Czy przetarg świadczy o rozrzutności?

Cena większości (34 362) telefonów nie może przekraczać 1500 zł. Nie będą to więc smartfony z najwyższej półki. Do urzędników korzystających ze służbowych komórek trafią więc proste low-endowe telefony i smartfony ze średniej półki. Tych najlepszych będzie jedynie 2114.

Osoby szukające sensacji mogłyby podliczyć maksymalne ceny wszystkich zamówionych telefonów. Daje to sumę około 63 milionów złotych. Wystarczy pomyśleć rozsądnie, żeby zorientować się, że nikt nie ma zamiaru ponosić tak ogromnych kosztów.

Przy tak wielkim zakupie można się spodziewać, że na komórki i abonamenty zostanie udzielony spory rabat. Jak to zwykle bywa - o wygranej danej firmy zadecyduje najkorzystniejsza oferta złożona w przetargu. Ile pieniędzy pójdzie na telefony? Tego jeszcze nie wiadomo. W informacjach podanych przez Centrum Usług Wspólnych pada jedynie jedna kwota - od każdej z firm biorących udział w przetargu wymagane jest wadium w wysokości 700 tysięcy złotych.
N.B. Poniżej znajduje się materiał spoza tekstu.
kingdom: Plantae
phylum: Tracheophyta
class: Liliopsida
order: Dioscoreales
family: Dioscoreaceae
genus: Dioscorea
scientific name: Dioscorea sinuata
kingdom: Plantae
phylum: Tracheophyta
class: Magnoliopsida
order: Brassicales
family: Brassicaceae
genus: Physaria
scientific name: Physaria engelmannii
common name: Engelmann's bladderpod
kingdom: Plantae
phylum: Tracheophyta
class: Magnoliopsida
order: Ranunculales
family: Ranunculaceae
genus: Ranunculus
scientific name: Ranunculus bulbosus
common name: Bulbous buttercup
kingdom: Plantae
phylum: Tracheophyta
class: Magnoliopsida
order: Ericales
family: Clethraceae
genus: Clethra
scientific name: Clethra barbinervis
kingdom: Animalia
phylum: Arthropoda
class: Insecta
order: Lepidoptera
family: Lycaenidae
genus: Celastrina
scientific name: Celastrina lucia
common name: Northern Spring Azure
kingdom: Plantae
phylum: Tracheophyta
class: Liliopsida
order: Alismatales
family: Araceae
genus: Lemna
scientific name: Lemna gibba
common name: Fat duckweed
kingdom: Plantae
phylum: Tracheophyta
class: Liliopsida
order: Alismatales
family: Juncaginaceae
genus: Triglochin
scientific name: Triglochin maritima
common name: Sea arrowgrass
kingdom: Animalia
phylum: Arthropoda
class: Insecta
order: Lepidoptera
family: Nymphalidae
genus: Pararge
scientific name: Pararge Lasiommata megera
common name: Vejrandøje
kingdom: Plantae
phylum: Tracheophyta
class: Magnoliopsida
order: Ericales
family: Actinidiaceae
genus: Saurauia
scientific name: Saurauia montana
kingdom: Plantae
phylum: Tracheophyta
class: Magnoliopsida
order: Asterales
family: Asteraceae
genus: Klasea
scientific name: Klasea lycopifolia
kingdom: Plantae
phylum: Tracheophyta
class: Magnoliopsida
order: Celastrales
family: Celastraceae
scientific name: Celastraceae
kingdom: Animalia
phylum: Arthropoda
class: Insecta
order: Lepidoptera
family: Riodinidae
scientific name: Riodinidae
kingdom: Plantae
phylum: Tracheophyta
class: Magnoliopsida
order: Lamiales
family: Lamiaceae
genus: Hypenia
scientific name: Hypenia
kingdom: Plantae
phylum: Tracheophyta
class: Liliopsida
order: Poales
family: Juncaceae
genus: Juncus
Kancelaria Prezesa RM (fot. WikiCommons)
Kancelaria Prezesa RM (fot. WikiCommons)

Przy tak dużym zamówieniu szokować nie powinny również wymagania dotyczące darmowych minut czy wiadomości tekstowych. Na pojedynczego pracownika przypadnie naprawdę niewielka liczba "gratisów".

Gdy w mediach mówi się o kryzysie i rosnącym zadłużeniu, ogromne zamówienie - na pierwszy rzut oka - wzbudza kontrowersje. Warto jednak pamiętać, że większość urzędników może jedynie pomarzyć o służbowym iPhonie. Telefony będą służyć do pracy. Pamiętajmy o tym niezależnie od tego, którą opcje polityczną popieramy.